America's wild horses were protected from sale and slaughter for 34 years. Then, a year and a half ago, those protections were removed through a highly controversial legislative maneuver, without hearings, debate, or the introduction of a bill.
Late in 2004, Sen. Conrad Burns (R-MT) attached a provision to an omnibus spending bill, which passed without any public review and reversed a longstanding federal policy of protecting wild horses from being sold at auctions and subsequently shipped to slaughter plants.
Wild Horses Sent to Slaughter
It is already too late for hundreds of horses. On April 15, 2005, six horses were purchased by Oklahoman Dustin Herbert. Only three days later, these horses were sent directly to a foreign-owned slaughter plant in Illinois. Mr. Herbert told the Bureau of Land Management (BLM) that he intended to use the horses for a church youth program.
One week later, another 35 were killed at the same slaughter plant after being traded unwittingly by the Rosebud Sioux Tribe soon after they were sold by BLM. By pure chance, another 52 were snatched from the slaughter plant line in a last-minute effort to preserve their lives by fast-thinking officials. Since then, we've lost hundreds more of our treasured wild horses to the slaughterhouse. We have graphic evidence in hand now that sale authority is not a workable solution.
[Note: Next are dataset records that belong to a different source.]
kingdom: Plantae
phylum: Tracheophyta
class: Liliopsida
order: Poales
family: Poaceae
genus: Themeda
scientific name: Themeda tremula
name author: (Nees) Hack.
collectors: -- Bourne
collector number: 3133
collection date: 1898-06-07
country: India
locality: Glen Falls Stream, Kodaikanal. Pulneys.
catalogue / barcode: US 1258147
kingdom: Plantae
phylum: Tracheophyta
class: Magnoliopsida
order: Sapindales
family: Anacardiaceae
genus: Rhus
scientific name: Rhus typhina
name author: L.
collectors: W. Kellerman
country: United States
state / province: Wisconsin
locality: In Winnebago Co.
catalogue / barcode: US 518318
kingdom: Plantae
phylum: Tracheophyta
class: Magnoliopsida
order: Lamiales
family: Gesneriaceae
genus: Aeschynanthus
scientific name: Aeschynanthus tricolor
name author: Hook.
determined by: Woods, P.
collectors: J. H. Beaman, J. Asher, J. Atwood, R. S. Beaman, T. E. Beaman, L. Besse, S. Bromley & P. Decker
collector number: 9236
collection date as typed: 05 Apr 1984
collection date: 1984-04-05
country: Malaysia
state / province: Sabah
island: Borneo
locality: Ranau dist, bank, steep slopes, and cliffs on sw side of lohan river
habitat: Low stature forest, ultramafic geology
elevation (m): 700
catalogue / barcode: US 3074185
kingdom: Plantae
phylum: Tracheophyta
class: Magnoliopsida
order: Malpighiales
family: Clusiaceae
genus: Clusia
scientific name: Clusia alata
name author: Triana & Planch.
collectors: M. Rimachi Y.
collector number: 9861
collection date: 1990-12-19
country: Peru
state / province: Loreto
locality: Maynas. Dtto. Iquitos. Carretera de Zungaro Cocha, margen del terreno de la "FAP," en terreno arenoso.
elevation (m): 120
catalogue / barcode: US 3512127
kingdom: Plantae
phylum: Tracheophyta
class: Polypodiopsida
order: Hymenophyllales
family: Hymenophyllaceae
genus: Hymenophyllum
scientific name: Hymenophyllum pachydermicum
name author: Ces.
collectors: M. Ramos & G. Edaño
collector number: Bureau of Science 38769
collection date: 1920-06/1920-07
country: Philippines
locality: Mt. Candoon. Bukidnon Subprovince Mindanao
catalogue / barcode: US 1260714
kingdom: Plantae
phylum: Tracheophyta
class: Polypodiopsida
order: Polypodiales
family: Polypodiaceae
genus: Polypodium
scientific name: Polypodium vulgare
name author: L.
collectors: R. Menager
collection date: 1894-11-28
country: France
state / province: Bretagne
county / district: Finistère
Cruel and Inhumane Practice
The cruelty of horse slaughter is not limited to the slaughter itself. Economics, not humane considerations, dictate transport conditions. Horses are shipped in crowded trucks, frequently over long distances, and are typically given no food, water or rest. The truck ceilings are so low that horses are not able to hold their heads in a normal, balanced position.
"Horses have done so much for us in our country's history," said Wayne Pacelle, president and CEO of The HSUS. "They deserve much better than to be trucked across the country, prodded onto the slaughterhouse floor, hoisted up by a rear leg, and then bled out with a sharp cut to the throat-simply to appease the palates of foreign gourmands."
Only three horse slaughterhouses remain in the United States—two in Texas, one in Illinois—and all three are foreign-owned.
The Need for a Permanent Ban
Congress cast strong, bipartisan votes on the interior and agriculture appropriations bills for fiscal year 2006 in both the House and Senate (House Interior 249-159; House Agriculture 269-158; Senate Agriculture 69-28). But when the U.S. Department of Agriculture's found a way to circumvent the amendment to continue horse slaughter, it did more than undermine the will of Congress—it illustrated a clear need for a permanent horse slaughter ban with passage of the American Horse Slaughter Protection Act.
"Congress, on behalf of millions of Americans, has spoken out by an overwhelming majority to save these majestic icons of the West from a certain and inhumane death, and for that we're very grateful," Pacelle added. "It's up to Congress now to act with equal passion and pass the American Horse Slaughter Prevention Act to keep all American horses from ending up in the hands of killer buyers and ultimately on dinner plates in Europe and Asia."